Incoming Chief Executive Philippe Knoche says Areva has no liquidity problems “in the short term”. At the end of June, Areva had net cash of 2.3 billion euros and undrawn credit lines over 2 billion. When Standard & Poor’s downgraded Areva, it gave one notch extra for its “high cash cushion”.
However, some analysts expect Areva will post a 2014 loss of about 1 billion euros, following a 694 million first-half loss.
On Sept. 23 2016, a 1.25 billion Areva euro bond comes due, which accounts for about a fifth of its 6.26 billion euros ($7.8 billion) of bonds outstanding, Thomson Reuters data shows. By Oct. 2017, another 900 million euro bond matures.

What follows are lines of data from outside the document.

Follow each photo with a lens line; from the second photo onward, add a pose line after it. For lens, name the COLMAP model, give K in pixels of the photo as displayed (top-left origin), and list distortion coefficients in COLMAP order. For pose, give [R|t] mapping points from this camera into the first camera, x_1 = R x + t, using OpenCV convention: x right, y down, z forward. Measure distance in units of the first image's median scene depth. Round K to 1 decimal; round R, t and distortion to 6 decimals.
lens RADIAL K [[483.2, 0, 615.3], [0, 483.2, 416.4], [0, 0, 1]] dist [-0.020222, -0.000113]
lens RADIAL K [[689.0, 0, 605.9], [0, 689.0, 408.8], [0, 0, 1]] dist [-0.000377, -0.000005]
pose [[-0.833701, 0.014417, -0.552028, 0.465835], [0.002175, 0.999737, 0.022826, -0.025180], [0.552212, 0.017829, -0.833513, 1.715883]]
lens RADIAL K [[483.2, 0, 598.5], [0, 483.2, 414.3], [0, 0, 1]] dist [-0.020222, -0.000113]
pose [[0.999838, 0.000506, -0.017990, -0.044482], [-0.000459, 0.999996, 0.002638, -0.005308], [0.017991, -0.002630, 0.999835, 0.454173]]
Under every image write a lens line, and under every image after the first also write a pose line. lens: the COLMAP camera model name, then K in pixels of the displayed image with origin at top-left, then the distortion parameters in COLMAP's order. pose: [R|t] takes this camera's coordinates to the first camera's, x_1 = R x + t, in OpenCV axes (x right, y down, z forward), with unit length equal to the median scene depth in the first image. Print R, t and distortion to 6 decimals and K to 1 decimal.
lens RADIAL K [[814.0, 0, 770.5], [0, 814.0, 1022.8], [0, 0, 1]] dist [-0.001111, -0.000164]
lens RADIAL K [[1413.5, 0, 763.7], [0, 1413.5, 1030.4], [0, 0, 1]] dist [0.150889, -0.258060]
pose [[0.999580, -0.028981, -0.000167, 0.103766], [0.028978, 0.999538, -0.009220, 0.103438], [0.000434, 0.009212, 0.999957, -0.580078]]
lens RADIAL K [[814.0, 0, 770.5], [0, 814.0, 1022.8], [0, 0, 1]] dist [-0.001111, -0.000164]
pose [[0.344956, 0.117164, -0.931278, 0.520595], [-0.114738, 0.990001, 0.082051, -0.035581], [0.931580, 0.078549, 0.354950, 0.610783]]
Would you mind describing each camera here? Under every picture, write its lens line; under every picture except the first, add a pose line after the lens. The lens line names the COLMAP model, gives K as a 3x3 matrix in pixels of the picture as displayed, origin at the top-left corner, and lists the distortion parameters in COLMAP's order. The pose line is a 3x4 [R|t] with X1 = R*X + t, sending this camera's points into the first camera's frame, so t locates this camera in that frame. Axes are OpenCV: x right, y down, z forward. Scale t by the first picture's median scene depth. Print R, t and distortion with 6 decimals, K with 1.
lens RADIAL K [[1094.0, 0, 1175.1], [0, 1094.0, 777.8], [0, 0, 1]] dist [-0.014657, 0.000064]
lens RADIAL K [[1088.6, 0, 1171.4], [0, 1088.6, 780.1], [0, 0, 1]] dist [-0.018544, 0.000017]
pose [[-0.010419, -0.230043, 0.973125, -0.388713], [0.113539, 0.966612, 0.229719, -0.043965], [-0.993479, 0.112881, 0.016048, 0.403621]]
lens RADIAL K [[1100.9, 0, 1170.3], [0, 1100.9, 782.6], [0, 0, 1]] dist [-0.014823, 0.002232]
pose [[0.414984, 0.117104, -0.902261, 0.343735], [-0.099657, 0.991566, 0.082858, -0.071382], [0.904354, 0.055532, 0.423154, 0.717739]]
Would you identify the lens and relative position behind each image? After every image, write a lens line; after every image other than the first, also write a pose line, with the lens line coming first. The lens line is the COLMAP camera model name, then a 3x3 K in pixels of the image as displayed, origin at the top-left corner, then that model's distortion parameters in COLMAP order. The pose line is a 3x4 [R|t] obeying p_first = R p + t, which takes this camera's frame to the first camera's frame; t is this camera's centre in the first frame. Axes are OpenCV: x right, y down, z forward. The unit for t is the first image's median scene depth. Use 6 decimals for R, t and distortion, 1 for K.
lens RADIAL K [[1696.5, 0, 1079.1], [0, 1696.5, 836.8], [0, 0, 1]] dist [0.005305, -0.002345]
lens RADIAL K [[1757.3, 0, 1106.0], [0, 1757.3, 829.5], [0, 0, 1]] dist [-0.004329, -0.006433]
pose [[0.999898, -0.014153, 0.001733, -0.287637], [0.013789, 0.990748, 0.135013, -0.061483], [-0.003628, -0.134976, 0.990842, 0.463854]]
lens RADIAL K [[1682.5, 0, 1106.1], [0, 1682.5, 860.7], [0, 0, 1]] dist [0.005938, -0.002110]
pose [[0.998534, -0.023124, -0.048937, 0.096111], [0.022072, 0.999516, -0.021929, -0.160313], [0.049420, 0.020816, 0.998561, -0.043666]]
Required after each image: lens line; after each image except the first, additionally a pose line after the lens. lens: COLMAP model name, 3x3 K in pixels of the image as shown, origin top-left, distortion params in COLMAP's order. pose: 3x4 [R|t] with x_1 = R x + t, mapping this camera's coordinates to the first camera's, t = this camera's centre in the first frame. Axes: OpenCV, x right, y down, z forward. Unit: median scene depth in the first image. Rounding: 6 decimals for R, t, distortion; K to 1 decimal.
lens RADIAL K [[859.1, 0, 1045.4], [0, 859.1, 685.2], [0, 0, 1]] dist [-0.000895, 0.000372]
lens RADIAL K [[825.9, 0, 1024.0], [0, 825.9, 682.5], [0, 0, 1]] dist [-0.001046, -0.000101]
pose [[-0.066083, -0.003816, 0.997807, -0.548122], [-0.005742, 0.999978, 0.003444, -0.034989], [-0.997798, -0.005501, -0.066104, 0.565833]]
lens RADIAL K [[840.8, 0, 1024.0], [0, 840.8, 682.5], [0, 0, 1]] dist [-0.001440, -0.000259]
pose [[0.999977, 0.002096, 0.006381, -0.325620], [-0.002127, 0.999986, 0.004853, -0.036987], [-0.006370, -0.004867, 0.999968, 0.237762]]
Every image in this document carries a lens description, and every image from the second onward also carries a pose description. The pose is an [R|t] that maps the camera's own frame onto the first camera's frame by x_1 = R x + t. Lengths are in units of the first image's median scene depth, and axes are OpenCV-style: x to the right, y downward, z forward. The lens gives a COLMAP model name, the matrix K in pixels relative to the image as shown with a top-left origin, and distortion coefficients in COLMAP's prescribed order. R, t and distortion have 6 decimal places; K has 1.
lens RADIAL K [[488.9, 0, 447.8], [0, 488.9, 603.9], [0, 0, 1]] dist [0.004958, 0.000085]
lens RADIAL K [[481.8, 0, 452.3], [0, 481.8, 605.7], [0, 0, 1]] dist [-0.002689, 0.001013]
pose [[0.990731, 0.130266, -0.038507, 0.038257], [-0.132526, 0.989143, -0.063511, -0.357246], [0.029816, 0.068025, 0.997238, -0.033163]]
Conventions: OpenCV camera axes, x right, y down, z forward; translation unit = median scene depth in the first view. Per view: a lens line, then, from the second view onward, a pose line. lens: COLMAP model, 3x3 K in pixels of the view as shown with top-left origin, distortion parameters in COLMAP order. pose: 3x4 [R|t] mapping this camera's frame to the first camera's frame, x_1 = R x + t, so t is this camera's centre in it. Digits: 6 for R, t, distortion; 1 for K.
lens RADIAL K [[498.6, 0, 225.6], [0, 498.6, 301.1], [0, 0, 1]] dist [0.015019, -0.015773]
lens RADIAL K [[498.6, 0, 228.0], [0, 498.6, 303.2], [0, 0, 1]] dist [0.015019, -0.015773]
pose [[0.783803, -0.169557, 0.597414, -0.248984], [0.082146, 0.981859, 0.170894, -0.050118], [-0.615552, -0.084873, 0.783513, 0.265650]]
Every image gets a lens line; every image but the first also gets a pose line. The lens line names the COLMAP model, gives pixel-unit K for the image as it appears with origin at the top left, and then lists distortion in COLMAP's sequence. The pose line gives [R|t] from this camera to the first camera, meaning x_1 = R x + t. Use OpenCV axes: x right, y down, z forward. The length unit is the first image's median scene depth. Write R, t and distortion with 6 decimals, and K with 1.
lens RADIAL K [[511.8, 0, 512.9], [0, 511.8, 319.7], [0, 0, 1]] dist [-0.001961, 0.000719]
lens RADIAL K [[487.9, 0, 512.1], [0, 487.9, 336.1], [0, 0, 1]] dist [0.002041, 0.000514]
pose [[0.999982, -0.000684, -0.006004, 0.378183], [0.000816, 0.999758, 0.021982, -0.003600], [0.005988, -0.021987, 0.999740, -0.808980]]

Some analysts say Areva, whose market value has halved to 3.8 billion euros this year so far, needs a 1.5-2 billion euro capital increase, but the government is ruling that out for now. A scenario of ringfencing legal claims related to contract troubles in Finland into a “bad bank” type entity has also been discarded, a source familiar with the situation said.
Incoming Chief Executive Philippe Knoche will present a strategic plan in February, before Areva publishes its 2014 accounts. The firm has already announced 450 million euros worth of asset sales by 2016, but has few major non-core assets left to sell, except its loss-making offshore wind unit.
To raise money, incoming board Chairman Philippe Varin - who saved carmaker Peugeot by bringing in a Chinese shareholder - could again eye a Chinese alliance.
Knoche told parliament this week Areva wants to accelerate partnerships with companies in Asia. The firm already works with Japan’s Mitsubishi Heavy Industries, with which it is designing a new reactor model.
China’s CGN Power, which is building two EPR reactors in China and will invest in a project to build two more in Britain, is another potential partner.
Analysts doubt anyone would want to buy into Areva’s loss-making reactor division, tainted by cost overruns. But its uranium mining and nuclear fuel divisions - accounting for most of the company’s 1.04 billion euros 2013 core earnings - would be attractive, particularly for China, which is keen to secure uranium supplies for its growing nuclear fleet.